**TASK GOAL:** The response must consist of every record, restated word for word.

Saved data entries

________________

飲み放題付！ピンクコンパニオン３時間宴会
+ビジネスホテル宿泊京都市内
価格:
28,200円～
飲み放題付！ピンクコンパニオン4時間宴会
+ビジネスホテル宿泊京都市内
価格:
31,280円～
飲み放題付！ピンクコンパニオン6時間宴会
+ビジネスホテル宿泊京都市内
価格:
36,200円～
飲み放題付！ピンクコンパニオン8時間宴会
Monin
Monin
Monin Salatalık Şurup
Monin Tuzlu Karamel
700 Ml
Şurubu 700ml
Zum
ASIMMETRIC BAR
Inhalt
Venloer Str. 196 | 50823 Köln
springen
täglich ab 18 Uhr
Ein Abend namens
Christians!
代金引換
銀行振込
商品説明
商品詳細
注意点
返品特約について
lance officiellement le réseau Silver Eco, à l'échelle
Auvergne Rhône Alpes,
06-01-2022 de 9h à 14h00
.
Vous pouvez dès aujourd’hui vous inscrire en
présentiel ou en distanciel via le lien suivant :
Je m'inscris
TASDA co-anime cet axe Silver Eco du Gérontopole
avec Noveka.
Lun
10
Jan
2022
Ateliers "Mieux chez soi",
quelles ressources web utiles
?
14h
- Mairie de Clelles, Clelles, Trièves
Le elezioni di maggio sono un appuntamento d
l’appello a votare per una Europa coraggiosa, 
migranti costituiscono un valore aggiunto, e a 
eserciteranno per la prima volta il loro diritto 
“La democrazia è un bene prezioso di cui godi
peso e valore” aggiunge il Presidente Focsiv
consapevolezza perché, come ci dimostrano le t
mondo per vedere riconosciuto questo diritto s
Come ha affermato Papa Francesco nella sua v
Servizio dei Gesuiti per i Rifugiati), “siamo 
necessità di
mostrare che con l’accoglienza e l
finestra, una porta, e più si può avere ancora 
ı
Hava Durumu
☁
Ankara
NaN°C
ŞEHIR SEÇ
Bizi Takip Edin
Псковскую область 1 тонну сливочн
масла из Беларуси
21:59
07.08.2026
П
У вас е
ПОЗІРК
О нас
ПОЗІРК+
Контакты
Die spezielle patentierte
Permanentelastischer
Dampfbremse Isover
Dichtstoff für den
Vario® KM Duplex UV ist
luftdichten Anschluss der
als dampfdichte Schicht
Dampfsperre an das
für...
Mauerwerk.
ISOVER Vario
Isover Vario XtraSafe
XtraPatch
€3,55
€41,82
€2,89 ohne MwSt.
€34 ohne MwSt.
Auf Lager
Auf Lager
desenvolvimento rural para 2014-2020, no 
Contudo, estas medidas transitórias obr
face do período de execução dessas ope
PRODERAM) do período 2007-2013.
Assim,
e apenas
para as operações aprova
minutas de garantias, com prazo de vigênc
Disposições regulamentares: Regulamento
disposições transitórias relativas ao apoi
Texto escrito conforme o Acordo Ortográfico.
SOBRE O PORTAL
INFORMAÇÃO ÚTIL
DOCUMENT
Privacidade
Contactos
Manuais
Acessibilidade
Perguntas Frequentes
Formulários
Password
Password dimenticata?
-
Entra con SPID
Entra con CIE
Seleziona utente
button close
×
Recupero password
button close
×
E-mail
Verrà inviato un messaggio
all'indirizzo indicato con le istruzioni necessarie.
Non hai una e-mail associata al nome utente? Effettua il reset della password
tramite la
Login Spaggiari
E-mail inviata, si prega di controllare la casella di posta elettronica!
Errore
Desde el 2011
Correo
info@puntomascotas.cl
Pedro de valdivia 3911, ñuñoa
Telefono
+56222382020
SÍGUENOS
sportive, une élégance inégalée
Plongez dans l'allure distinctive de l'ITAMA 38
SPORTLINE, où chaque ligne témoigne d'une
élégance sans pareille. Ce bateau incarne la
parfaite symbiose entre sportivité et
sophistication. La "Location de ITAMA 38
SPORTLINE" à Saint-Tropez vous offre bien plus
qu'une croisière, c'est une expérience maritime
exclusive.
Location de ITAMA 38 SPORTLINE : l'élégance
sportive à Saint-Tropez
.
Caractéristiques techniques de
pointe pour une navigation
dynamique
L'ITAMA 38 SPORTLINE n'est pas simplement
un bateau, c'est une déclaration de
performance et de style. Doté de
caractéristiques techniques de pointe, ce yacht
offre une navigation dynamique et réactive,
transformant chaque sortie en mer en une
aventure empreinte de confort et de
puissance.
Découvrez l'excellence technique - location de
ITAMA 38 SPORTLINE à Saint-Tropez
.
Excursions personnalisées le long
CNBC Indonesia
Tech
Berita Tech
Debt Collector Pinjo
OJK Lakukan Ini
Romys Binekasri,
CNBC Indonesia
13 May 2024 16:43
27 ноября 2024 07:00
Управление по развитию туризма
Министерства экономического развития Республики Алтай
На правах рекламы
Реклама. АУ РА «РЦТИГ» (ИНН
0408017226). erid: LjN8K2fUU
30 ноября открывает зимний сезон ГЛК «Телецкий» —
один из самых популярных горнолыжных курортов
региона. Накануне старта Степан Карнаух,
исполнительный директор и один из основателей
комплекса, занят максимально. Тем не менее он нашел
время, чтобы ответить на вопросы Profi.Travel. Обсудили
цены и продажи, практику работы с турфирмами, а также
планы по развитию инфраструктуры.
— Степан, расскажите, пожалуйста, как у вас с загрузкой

________________

**OUTPUT BELOW:**
飲み放題付！ピンクコンパニオン３時間宴会
+ビジネスホテル宿泊京都市内
価格:
28,200円～
飲み放題付！ピンクコンパニオン4時間宴会
+ビジネスホテル宿泊京都市内
価格:
31,280円～
飲み放題付！ピンクコンパニオン6時間宴会
+ビジネスホテル宿泊京都市内
価格:
36,200円～
飲み放題付！ピンクコンパニオン8時間宴会
Monin
Monin
Monin Salatalık Şurup
Monin Tuzlu Karamel
700 Ml
Şurubu 700ml
Zum
ASIMMETRIC BAR
Inhalt
Venloer Str. 196 | 50823 Köln
springen
täglich ab 18 Uhr
Ein Abend namens
Christians!
代金引換
銀行振込
商品説明
商品詳細
注意点
返品特約について
lance officiellement le réseau Silver Eco, à l'échelle
Auvergne Rhône Alpes,
06-01-2022 de 9h à 14h00
.
Vous pouvez dès aujourd’hui vous inscrire en
présentiel ou en distanciel via le lien suivant :
Je m'inscris
TASDA co-anime cet axe Silver Eco du Gérontopole
avec Noveka.
Lun
10
Jan
2022
Ateliers "Mieux chez soi",
quelles ressources web utiles
?
14h
- Mairie de Clelles, Clelles, Trièves
Le elezioni di maggio sono un appuntamento d
l’appello a votare per una Europa coraggiosa, 
migranti costituiscono un valore aggiunto, e a 
eserciteranno per la prima volta il loro diritto 
“La democrazia è un bene prezioso di cui godi
peso e valore” aggiunge il Presidente Focsiv
consapevolezza perché, come ci dimostrano le t
mondo per vedere riconosciuto questo diritto s
Come ha affermato Papa Francesco nella sua v
Servizio dei Gesuiti per i Rifugiati), “siamo 
necessità di
mostrare che con l’accoglienza e l
finestra, una porta, e più si può avere ancora 
ı
Hava Durumu
☁
Ankara
NaN°C
ŞEHIR SEÇ
Bizi Takip Edin
Псковскую область 1 тонну сливочн
масла из Беларуси
21:59
07.08.2026
П
У вас е
ПОЗІРК
О нас
ПОЗІРК+
Контакты
Die spezielle patentierte
Permanentelastischer
Dampfbremse Isover
Dichtstoff für den
Vario® KM Duplex UV ist
luftdichten Anschluss der
als dampfdichte Schicht
Dampfsperre an das
für...
Mauerwerk.
ISOVER Vario
Isover Vario XtraSafe
XtraPatch
€3,55
€41,82
€2,89 ohne MwSt.
€34 ohne MwSt.
Auf Lager
Auf Lager
desenvolvimento rural para 2014-2020, no 
Contudo, estas medidas transitórias obr
face do período de execução dessas ope
PRODERAM) do período 2007-2013.
Assim,
e apenas
para as operações aprova
minutas de garantias, com prazo de vigênc
Disposições regulamentares: Regulamento
disposições transitórias relativas ao apoi
Texto escrito conforme o Acordo Ortográfico.
SOBRE O PORTAL
INFORMAÇÃO ÚTIL
DOCUMENT
Privacidade
Contactos
Manuais
Acessibilidade
Perguntas Frequentes
Formulários
Password
Password dimenticata?
-
Entra con SPID
Entra con CIE
Seleziona utente
button close
×
Recupero password
button close
×
E-mail
Verrà inviato un messaggio
all'indirizzo indicato con le istruzioni necessarie.
Non hai una e-mail associata al nome utente? Effettua il reset della password
tramite la
Login Spaggiari
E-mail inviata, si prega di controllare la casella di posta elettronica!
Errore
Desde el 2011
Correo
info@puntomascotas.cl
Pedro de valdivia 3911, ñuñoa
Telefono
+56222382020
SÍGUENOS
sportive, une élégance inégalée
Plongez dans l'allure distinctive de l'ITAMA 38
SPORTLINE, où chaque ligne témoigne d'une
élégance sans pareille. Ce bateau incarne la
parfaite symbiose entre sportivité et
sophistication. La "Location de ITAMA 38
SPORTLINE" à Saint-Tropez vous offre bien plus
qu'une croisière, c'est une expérience maritime
exclusive.
Location de ITAMA 38 SPORTLINE : l'élégance
sportive à Saint-Tropez
.
Caractéristiques techniques de
pointe pour une navigation
dynamique
L'ITAMA 38 SPORTLINE n'est pas simplement
un bateau, c'est une déclaration de
performance et de style. Doté de
caractéristiques techniques de pointe, ce yacht
offre une navigation dynamique et réactive,
transformant chaque sortie en mer en une
aventure empreinte de confort et de
puissance.
Découvrez l'excellence technique - location de
ITAMA 38 SPORTLINE à Saint-Tropez
.
Excursions personnalisées le long
CNBC Indonesia
Tech
Berita Tech
Debt Collector Pinjo
OJK Lakukan Ini
Romys Binekasri,
CNBC Indonesia
13 May 2024 16:43
27 ноября 2024 07:00
Управление по развитию туризма
Министерства экономического развития Республики Алтай
На правах рекламы
Реклама. АУ РА «РЦТИГ» (ИНН
0408017226). erid: LjN8K2fUU
30 ноября открывает зимний сезон ГЛК «Телецкий» —
один из самых популярных горнолыжных курортов
региона. Накануне старта Степан Карнаух,
исполнительный директор и один из основателей
комплекса, занят максимально. Тем не менее он нашел
время, чтобы ответить на вопросы Profi.Travel. Обсудили
цены и продажи, практику работы с турфирмами, а также
планы по развитию инфраструктуры.
— Степан, расскажите, пожалуйста, как у вас с загрузкой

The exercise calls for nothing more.